Op-ed: Indiana legislators’ proposed hospital price controls bad for Hoosiers

Nonprofit hospitals and their dedicated staffs have spent the past three years heroically battling COVID-19.

Now, these same hospitals that cared for so many of us and our loved ones – at great financial and emotional expense – are under attack from some legislators who are being misinformed by special interest groups, which stand to gain from their misguided efforts.

Calvin Bellamy is the chairman of the Franciscan Alliance Northern Indiana Board of Directors.
Calvin Bellamy is the chairman of the Franciscan Alliance Northern Indiana Board of Directors.

The series of bills in question, ostensibly designed to limit hospital costs (certainly a desirable objective by itself) would have the perverse effect of forcing nonprofit hospitals to cut services or potentially close, limiting access to clinical care, reducing the workforce, making recruiting and retaining physicians more difficult and significantly deterring the attraction of new businesses to Indiana. In fact, the bill would be so detrimental to hospitals that current versions specifically exempt all government-owned municipal and county hospitals as well as for-profit hospitals which refuse to treat the poor and elderly on Medicaid and Medicare.

Likewise, the bills propose no price controls or caps on insurance companies or on businesses that supply pharmaceuticals, medical devices, medical equipment or staff to hospitals. These proposed bills are patently unfair and quite simply reflect bad policy.

Thomas Parent is the chairman of the Franciscan Alliance Western Indiana Board of Directors.
Thomas Parent is the chairman of the Franciscan Alliance Western Indiana Board of Directors.

What are nonprofit hospitals asking the legislature to do instead of cowing to the insurance industry? Quite simply, to look at what we believe are the true drivers of health care costs and to address the root causes of the expense dilemma.

Medicare, Medicaid and charity patients make up approximately two-thirds of all hospital patients, none of whom pay the true cost of the care they are receiving. Indiana has not increased Medicaid reimbursement rates in more than 30 years.  Imagine getting by on your 1990 income. This stagnant reimbursement regime means someone else has to pay, namely patients covered by commercial insurance (employers).

Insurance companies reimburse Indiana physicians at the fourth lowest rate in the country.  This low reimbursement rate effectively requires hospitals to supplement the difference by increasing physician salaries to make up for the under-payments by insurance companies. Without the additional financial support of hospitals, there would be fewer primary care physicians and specialists in Indiana to serve Hoosiers.

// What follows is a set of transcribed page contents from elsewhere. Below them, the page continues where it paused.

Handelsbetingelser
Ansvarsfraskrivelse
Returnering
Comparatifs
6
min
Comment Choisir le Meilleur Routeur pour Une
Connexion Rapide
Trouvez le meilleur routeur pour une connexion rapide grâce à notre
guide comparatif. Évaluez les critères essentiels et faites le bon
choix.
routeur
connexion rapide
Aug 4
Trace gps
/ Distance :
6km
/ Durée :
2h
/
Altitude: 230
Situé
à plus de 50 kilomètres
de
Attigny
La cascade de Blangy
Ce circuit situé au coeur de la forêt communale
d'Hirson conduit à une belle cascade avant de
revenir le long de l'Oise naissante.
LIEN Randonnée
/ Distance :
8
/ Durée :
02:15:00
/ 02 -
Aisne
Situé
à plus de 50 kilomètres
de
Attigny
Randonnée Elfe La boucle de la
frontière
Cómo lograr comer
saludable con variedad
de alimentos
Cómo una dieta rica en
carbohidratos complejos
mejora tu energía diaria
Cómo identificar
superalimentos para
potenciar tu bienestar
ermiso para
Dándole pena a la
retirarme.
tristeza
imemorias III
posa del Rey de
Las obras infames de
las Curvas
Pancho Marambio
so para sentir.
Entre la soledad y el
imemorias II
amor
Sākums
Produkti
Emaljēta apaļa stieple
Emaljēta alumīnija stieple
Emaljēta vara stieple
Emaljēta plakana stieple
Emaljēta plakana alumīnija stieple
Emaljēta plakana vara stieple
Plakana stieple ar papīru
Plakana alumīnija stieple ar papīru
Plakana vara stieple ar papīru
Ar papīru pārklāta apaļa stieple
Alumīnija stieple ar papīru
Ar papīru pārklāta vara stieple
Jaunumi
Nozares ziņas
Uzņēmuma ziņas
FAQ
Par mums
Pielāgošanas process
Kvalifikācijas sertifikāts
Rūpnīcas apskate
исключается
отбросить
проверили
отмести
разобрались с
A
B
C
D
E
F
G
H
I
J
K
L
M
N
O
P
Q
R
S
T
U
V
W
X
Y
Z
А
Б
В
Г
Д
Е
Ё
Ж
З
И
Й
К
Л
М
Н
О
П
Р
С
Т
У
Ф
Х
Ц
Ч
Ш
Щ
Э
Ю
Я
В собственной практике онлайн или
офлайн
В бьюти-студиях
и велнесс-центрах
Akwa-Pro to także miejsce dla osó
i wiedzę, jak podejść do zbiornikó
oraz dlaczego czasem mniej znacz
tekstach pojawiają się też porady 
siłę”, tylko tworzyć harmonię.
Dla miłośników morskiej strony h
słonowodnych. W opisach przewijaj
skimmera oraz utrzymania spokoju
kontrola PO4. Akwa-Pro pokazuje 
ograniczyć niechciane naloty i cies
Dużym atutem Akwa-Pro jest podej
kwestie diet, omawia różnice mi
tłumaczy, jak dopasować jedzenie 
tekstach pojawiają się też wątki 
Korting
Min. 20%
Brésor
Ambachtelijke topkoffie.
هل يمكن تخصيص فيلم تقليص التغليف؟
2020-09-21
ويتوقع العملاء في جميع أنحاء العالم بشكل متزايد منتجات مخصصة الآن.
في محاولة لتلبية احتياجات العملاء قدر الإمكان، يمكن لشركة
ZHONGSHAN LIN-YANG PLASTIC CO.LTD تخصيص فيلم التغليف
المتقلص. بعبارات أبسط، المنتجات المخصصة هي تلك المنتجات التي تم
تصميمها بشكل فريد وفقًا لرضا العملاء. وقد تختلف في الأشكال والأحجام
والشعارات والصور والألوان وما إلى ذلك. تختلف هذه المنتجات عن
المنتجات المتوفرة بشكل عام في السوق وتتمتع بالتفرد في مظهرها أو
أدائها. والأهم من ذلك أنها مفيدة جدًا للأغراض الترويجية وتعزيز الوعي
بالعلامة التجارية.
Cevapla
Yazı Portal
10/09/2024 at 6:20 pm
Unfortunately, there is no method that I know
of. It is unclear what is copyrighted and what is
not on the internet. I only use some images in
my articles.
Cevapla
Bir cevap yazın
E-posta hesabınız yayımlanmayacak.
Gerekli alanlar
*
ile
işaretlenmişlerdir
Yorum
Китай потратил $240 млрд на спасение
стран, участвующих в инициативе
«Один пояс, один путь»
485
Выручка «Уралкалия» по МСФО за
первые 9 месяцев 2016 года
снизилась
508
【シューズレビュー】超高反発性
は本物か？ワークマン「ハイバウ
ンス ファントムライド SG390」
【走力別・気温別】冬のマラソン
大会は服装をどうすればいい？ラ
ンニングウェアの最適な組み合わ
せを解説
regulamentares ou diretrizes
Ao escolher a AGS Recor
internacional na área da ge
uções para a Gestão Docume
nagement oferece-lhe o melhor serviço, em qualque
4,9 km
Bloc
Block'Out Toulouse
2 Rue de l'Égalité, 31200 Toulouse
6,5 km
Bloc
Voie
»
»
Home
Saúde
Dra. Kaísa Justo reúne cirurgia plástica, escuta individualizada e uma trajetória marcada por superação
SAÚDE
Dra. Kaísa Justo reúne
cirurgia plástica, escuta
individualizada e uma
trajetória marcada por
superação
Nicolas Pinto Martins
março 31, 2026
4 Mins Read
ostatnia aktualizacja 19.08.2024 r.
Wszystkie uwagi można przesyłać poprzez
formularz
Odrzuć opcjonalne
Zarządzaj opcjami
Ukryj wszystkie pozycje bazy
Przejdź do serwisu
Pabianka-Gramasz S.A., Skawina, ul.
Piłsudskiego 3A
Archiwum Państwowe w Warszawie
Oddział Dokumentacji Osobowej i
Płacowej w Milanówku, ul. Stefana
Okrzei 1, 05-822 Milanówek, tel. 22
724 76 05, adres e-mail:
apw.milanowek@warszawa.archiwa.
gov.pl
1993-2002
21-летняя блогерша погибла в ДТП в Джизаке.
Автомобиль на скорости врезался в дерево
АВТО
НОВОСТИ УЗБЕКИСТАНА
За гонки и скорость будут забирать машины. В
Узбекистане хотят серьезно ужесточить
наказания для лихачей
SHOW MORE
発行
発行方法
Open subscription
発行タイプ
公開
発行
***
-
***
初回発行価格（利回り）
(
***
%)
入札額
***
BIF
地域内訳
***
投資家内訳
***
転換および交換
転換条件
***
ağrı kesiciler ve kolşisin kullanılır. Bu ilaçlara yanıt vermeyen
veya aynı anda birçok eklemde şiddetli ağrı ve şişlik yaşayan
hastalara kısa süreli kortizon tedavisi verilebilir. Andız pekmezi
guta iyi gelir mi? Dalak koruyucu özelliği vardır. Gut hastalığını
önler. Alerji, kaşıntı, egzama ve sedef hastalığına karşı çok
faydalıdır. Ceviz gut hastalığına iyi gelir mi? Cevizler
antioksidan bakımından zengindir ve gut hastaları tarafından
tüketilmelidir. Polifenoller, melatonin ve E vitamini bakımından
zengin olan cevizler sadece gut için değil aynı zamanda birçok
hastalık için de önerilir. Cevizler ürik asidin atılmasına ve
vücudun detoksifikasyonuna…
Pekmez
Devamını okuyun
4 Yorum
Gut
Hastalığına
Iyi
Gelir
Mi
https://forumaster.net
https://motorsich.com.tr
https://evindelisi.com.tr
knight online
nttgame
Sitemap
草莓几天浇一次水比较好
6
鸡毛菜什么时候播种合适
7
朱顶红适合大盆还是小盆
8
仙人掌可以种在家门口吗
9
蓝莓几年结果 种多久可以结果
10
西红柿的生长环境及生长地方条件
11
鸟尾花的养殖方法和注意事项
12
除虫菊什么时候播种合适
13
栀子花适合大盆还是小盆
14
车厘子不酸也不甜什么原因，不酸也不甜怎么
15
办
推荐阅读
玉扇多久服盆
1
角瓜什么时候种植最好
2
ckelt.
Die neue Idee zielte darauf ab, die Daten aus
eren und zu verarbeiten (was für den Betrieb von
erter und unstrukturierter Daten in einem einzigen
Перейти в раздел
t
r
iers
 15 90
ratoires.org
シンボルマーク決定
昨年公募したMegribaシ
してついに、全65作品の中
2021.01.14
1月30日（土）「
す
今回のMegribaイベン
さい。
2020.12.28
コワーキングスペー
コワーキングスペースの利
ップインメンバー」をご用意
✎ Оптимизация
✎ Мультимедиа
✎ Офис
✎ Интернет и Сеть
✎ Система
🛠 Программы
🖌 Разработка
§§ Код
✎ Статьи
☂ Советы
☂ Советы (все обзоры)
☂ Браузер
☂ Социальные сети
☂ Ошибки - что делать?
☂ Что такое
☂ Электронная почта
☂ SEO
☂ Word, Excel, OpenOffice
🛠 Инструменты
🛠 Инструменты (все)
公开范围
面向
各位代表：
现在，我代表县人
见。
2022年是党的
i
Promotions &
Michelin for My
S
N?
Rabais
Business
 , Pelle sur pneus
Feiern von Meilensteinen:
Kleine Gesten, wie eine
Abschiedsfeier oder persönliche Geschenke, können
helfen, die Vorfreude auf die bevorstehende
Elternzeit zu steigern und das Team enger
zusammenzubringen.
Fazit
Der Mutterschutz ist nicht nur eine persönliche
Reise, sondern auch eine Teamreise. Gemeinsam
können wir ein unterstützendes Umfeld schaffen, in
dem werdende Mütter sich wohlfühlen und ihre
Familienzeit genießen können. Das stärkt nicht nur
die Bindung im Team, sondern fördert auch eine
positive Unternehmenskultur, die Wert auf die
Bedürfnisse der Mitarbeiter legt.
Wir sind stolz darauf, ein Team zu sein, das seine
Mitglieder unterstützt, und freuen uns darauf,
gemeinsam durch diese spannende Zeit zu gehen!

Indiana has grossly underfunded public health spending, ranking 45th nationally. While Indiana spends less on preventative care and wellness than almost all other states, it has the dubious distinction of ranking near the top for smoking, drug abuse, lack of prenatal care, obesity, and water and air pollution, all of which markedly increase the cost of care in Indiana as compared to other states.

Indiana effectively taxes hospitals to meet the state’s Medicaid obligation. Rather than allocating all the funds necessary to support the Medicaid program for the poor, our legislature instead assesses nonprofit hospitals to generate additional matching funds from the federal government, requiring Franciscan to pay taxes of $113,000,000 per year, only one of many taxes it pays.

In addition to these core structural issues, a few of our legislative leaders appear to have been influenced by special interest groups to attack nonprofit hospitals for creating capital reserve funds used to reinvest in staff, modern facilities, equipment and to prepare for downturns in the economy or other unexpected crises such as a pandemic. Unlike the for-profit sector of the healthcare economy, nonprofit hospitals do not exist to increase quarterly earnings and distribute profits to shareholders. Instead, they reinvest funds to better serve the most vulnerable and infirmed and to prevent illness, not just treat it.

We ask Indiana residents to contact their local legislative leaders and urge them to vote against the proposed legislation. We strongly suggest our legislators address the true cost drivers by increasing Medicaid reimbursement to all providers, increasing funding for public health programs and eliminating the subsidy the state receives from hospitals through the hospital assessment fee. These components will dramatically improve the health of Hoosiers, attract businesses to the state and maintain access to health care services.

Without intervention, the care Hoosiers and their loved ones will need in the future may not be available.

Thomas Parent is the chairman of the Franciscan Alliance Western Indiana Board of Directors. Calvin Bellamy is the chairman of the Franciscan Alliance Northern Indiana Board of Directors.